For the second week in a row, "floor" pricing — a policy intended to prevent AAFES from losing money on fuel sales — keeps prices for all grades of fuel in Germany and the Netherlands from falling as much as in the U.S.

Fuel prices in the U.K., meanwhile, are keeping pace with freefalling U.S. prices.

The average price of regular gasoline stateside fell 15.2 cents a gallon in the latest weekly survey by the U.S. Energy Information Administration. AAFES regular in Germany, meanwhile, drops just six-tenths of a cent this week.

And while mid-grade and premium also fell more than 15 cents a gallon in the EIA survey, in the Netherlands prices for those grades will drop 4.5 cents and 5 cents respectively.

Because of floor pricing in Germany, regular gas in the country is no longer the cheapest grade of gas available in Europe — that distinction now falls on mid-grade gas sold in the U.K., where this week prices fall as much as in the U.S. for all grades of fuel, including diesel.

There’s every indication that prices will continue to drop at least into next week.

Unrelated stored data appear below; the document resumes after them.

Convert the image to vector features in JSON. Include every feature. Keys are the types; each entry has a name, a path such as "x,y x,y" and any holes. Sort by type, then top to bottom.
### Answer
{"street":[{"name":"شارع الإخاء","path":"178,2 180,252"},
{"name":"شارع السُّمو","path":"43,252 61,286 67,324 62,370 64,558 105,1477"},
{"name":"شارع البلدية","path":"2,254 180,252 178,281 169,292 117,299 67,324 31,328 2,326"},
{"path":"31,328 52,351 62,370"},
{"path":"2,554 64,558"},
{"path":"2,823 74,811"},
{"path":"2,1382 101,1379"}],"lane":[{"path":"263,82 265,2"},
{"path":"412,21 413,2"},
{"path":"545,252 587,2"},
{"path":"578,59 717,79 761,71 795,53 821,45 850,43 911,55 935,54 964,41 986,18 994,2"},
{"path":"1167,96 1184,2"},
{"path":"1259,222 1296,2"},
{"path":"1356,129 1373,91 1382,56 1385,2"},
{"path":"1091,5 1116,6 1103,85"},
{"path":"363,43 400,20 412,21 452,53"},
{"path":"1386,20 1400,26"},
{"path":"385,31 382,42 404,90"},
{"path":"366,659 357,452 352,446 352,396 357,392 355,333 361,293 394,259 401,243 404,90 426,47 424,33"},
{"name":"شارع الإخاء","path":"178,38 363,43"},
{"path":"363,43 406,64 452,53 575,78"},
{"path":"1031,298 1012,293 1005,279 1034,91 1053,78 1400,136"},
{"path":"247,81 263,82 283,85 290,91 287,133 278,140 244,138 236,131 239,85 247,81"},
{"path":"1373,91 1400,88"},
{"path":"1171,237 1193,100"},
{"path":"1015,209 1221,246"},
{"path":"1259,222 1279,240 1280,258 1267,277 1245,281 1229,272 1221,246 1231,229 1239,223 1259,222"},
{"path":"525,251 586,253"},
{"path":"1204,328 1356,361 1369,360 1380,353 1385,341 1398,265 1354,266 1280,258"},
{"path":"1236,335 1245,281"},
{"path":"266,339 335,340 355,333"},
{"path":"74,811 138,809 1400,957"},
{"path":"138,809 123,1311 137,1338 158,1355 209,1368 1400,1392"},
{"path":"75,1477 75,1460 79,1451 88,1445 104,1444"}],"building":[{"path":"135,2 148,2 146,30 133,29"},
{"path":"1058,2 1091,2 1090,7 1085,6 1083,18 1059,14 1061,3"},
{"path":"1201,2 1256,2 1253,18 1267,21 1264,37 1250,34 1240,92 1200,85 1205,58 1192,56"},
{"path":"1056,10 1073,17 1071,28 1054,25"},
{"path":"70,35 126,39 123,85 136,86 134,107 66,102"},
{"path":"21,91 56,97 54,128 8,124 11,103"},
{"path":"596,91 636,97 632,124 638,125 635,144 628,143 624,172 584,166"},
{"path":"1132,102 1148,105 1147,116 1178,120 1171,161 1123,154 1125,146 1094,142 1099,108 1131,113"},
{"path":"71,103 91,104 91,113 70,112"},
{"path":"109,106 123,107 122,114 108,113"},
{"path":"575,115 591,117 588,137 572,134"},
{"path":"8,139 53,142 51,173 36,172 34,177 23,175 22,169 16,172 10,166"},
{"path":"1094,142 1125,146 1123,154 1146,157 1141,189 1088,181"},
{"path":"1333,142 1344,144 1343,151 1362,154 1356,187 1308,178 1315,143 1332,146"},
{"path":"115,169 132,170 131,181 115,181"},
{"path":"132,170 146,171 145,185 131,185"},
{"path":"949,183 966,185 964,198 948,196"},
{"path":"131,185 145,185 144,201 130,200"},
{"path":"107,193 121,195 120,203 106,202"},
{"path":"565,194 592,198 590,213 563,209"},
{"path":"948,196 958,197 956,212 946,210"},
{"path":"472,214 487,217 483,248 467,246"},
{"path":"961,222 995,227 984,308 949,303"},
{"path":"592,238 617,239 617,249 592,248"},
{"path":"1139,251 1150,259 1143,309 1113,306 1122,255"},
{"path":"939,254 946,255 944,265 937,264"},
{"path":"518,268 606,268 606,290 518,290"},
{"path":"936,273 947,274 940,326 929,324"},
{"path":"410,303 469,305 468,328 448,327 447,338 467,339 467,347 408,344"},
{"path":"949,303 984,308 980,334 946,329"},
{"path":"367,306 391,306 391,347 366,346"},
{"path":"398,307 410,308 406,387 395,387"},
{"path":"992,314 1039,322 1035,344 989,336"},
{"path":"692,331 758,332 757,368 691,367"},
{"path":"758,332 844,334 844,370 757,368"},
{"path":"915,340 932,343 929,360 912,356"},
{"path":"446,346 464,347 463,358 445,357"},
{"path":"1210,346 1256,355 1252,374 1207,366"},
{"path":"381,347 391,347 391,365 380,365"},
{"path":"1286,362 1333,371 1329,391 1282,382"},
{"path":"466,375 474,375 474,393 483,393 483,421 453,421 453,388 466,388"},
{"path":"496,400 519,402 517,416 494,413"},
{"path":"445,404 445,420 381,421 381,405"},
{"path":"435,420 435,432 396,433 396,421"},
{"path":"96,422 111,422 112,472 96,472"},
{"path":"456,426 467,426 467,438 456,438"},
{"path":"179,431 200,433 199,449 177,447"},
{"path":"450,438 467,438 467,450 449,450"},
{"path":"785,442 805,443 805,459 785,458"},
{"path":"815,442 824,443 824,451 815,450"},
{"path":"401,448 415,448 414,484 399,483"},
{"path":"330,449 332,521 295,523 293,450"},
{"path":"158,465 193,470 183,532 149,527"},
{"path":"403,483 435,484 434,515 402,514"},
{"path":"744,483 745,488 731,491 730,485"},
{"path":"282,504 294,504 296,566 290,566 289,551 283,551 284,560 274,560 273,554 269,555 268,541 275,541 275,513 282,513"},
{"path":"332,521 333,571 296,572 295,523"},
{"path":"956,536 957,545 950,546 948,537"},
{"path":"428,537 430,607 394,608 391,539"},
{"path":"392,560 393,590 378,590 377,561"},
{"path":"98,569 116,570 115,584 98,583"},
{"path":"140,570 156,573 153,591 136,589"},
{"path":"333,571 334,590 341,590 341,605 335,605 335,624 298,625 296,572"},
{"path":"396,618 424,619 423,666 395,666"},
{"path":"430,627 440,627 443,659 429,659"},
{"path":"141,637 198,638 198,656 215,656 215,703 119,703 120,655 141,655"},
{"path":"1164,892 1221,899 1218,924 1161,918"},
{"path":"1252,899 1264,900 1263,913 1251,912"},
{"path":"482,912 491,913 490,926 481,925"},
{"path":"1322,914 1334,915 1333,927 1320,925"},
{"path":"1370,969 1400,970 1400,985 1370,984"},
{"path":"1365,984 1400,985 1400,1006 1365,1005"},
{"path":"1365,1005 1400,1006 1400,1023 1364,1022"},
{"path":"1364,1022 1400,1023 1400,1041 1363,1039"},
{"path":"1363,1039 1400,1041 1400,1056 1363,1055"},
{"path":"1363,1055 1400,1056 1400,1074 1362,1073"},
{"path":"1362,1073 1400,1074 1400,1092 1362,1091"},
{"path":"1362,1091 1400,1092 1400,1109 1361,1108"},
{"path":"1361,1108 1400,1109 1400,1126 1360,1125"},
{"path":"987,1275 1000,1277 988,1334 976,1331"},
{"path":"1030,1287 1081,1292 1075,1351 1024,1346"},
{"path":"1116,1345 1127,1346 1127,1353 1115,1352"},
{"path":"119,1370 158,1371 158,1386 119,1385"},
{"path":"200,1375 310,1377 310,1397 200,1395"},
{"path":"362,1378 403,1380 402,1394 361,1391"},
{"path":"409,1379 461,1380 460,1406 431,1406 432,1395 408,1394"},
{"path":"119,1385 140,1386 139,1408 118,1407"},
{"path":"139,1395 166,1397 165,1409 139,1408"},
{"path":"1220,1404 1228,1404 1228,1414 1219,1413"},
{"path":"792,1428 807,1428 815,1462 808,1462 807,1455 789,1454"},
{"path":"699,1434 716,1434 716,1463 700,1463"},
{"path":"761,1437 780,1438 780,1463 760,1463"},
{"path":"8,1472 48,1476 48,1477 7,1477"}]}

Stateside gas prices have fallen more than 5 cents a gallon since Monday, according to AAA, which tracks prices daily. Oil prices worldwide are at their lowest since February 2007, according to EIA, and were trading lower this week on world markets.

Sluggish demand for fuel is the primary reason oil and gas prices have fallen so drastically, according to the EIA.

Since the price of regular in the U.S. hit an all-time record $4.11 in July, prices have fallen more than $2 a gallon on average in the United States.

The average U.S. price "is now the lowest since March 14, 2005," according to a weekly energy summary posted on the EIA Web site.

AAFES regular in Germany, propped up by "floor" pricing, is now $2.527 a gallon —about $1.80 a gallon cheaper than at their peak.

In the Netherlands, where "floor" pricing drove the cheapest gas near $5 a gallon in July, mid-grade is now $2.562 — down roughly $2.40 a gallon from its peak.